The relatively low response rate of 49% among the controls also was reported in a QOL study by Litwin et al.12 However, because the questionnaires have been used in other studies including comparisons of patients with LPC and age-matched controls,8–10 we know that the level of reported symptoms in age-matched PC free men are of the same magnitude as in the current control population.
The lack of evaluation of sexual function and the correlation with QOL in the current study is important, because decreased sexual function (erectile dysfunction) after RT against LPC is still common. However, because the survival analyses of the randomized study still are unavailable (closed study), we could not present information on sexual function in a proper way without presenting the outcome and treatment of the progressed disease (i.e., hormones), which would affect the results of the sexual function in this study.

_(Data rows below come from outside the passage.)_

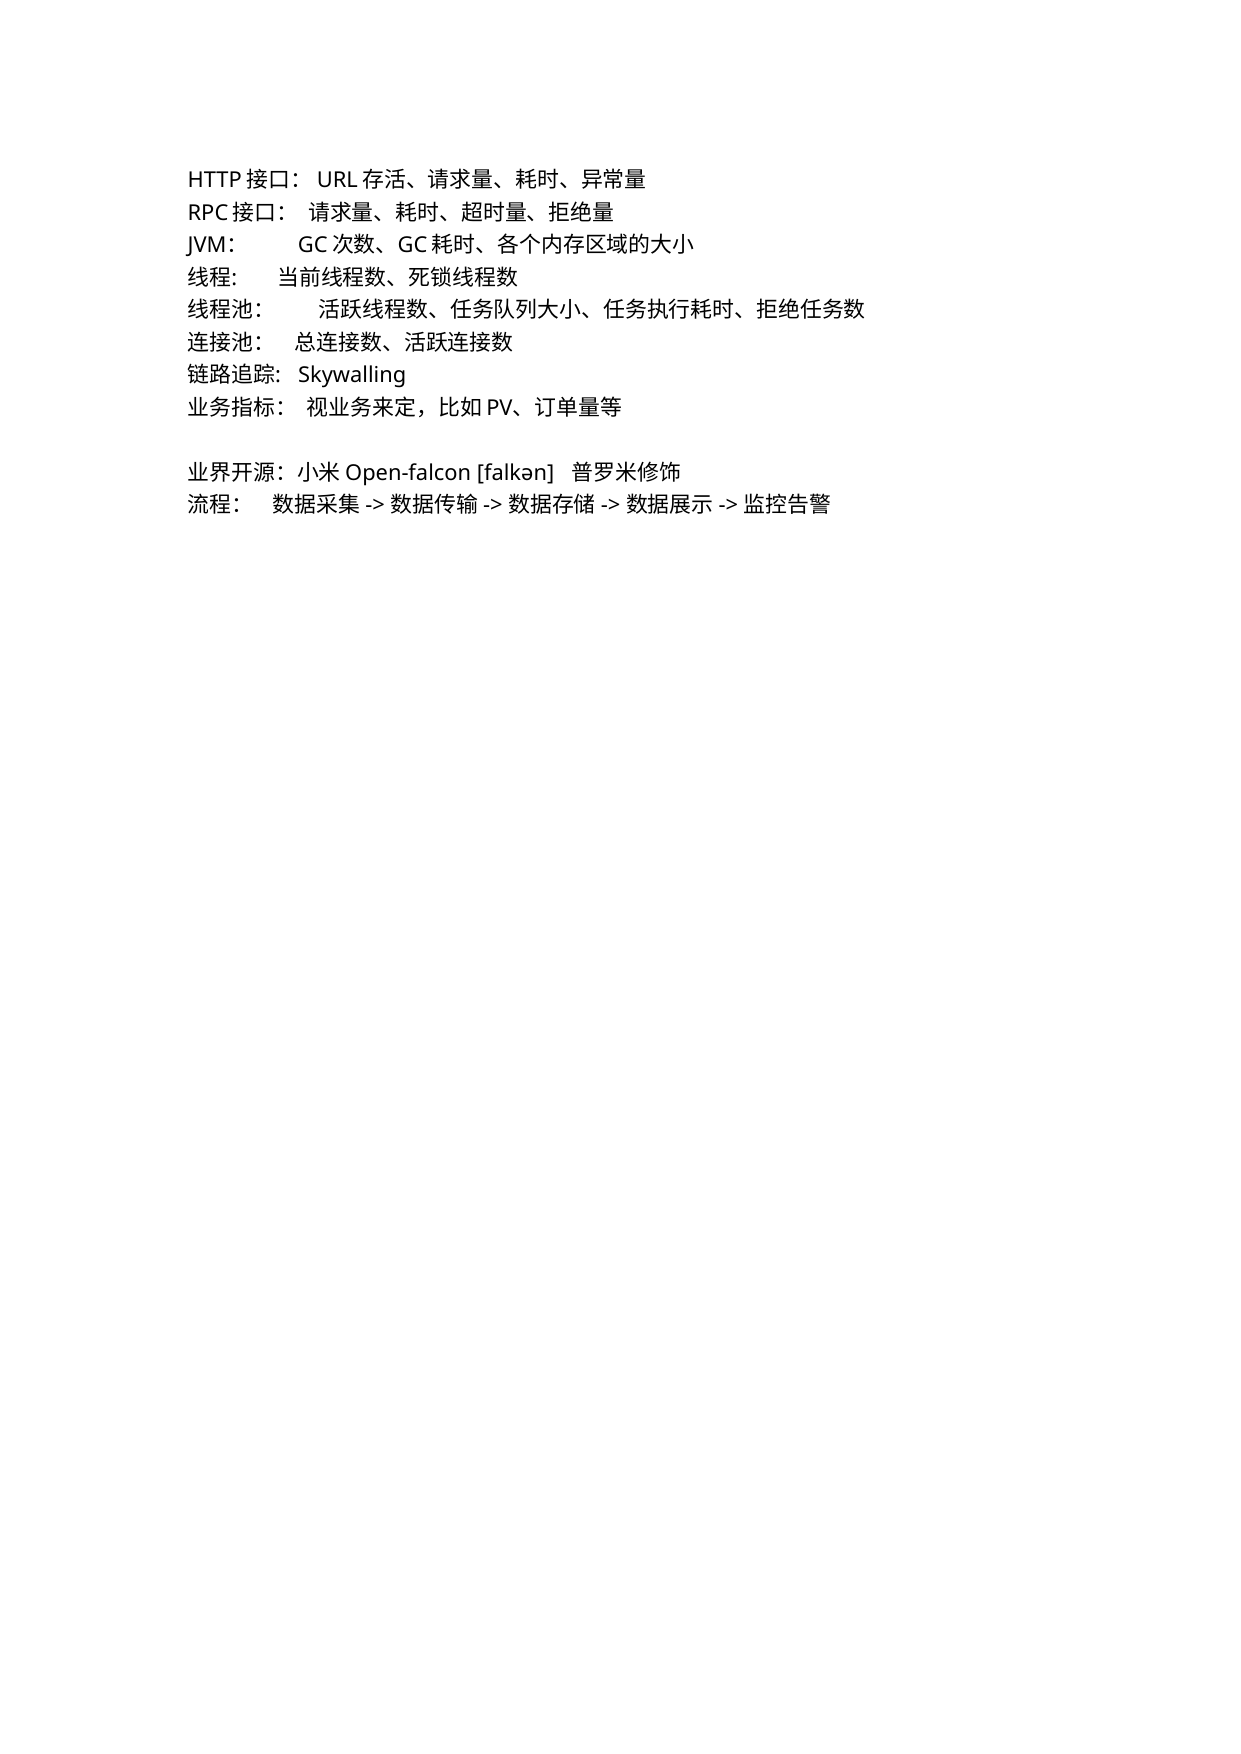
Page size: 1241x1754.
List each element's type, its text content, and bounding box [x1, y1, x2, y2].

text 线程池： 活跃线程数、任务队列大小、任务执行耗时、拒绝任务数 [187, 292, 1053, 324]
text JVM： GC次数、GC耗时、各个内存区域的大小 [187, 227, 1053, 259]
text HTTP接口： URL存活、请求量、耗时、异常量 [187, 162, 1053, 194]
text 流程： 数据采集 -> 数据传输 -> 数据存储 -> 数据展示 -> 监控告警 [187, 487, 1053, 519]
text 链路追踪: Skywalling [187, 357, 1053, 389]
text 连接池： 总连接数、活跃连接数 [187, 324, 1053, 357]
text 业界开源：小米Open-falcon [falkən] 普罗米修饰 [187, 454, 1053, 487]
text 线程: 当前线程数、死锁线程数 [187, 259, 1053, 292]
text 业务指标： 视业务来定，比如PV、订单量等 [187, 389, 1053, 422]
text RPC接口： 请求量、耗时、超时量、拒绝量 [187, 194, 1053, 227]
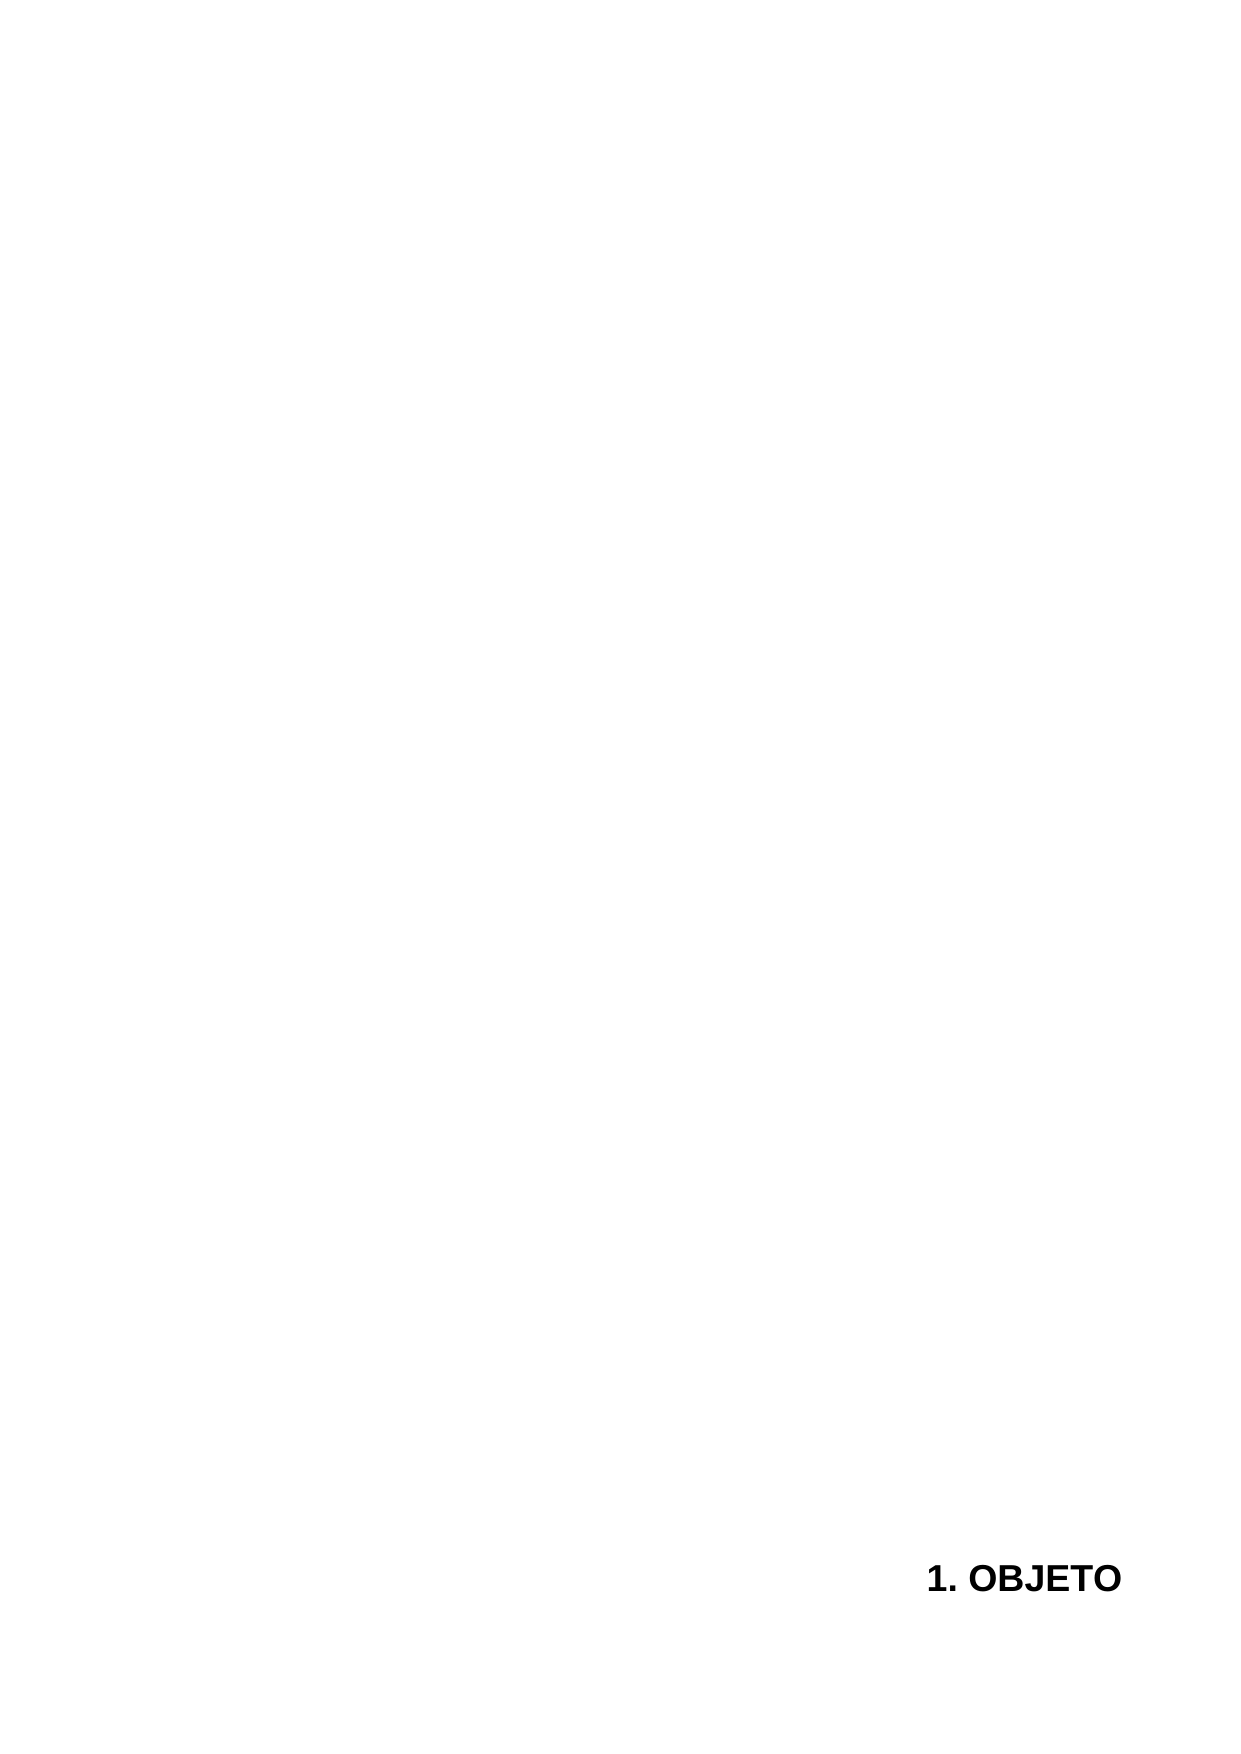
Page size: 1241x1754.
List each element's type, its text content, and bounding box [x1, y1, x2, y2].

text 1. OBJETO [177, 1556, 1122, 1599]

The management of LPC is controversial. Besides DT, the treatment options include prostatectomy and RT (external and/or brachytherapy), but many patients will die from diseases other than LPC. The choice of optimal handling/treatment requires properly counseling the patients about the risks and advantages of each treatment option. The treatment-related morbidity must be minimized, especially when treatment is given to men with low-risk LPC that would not have troubled them for many years even without any treatment.1, 32–36 It may be easier to choose DT for a less healthy patient (e.g., with a history of myocardial infarction) than a healthy man with LPC considering the time to benefit from treatment as well as risk for complications. However, even with a longer life expectancy, an extended life span should be weighed against the risk of complications due to treatment so that the patients and physicians will be better able to make decisions about proceeding with active therapy or deferring treatment for LPC. One question that should be asked is: is it worthwhile to live the remaining years with RT-induced side effects when a patient seldom has any troublesome symptoms from the disease at the time of diagnosis?
The RT patients did not report any decreased QOL, except on social functioning, compared with both the DT patients and the control group using the QLQ-C30 formula. With the more PC treatment specific QUFW94 questionnaire, the RT patients compared with the DT patients and controls reported increased levels of many intestinal symptoms of minor magnitude and frequency. The marginal influence of symptoms on QOL could be because this group developed coping skills or because the magnitude of side effects was too low to influence the QOL. The current study demonstrated that the QLQ-C30 and the QUFW94 formula can be used to measure outcomes in older men with treated or untreated LPC, as well as men without PC.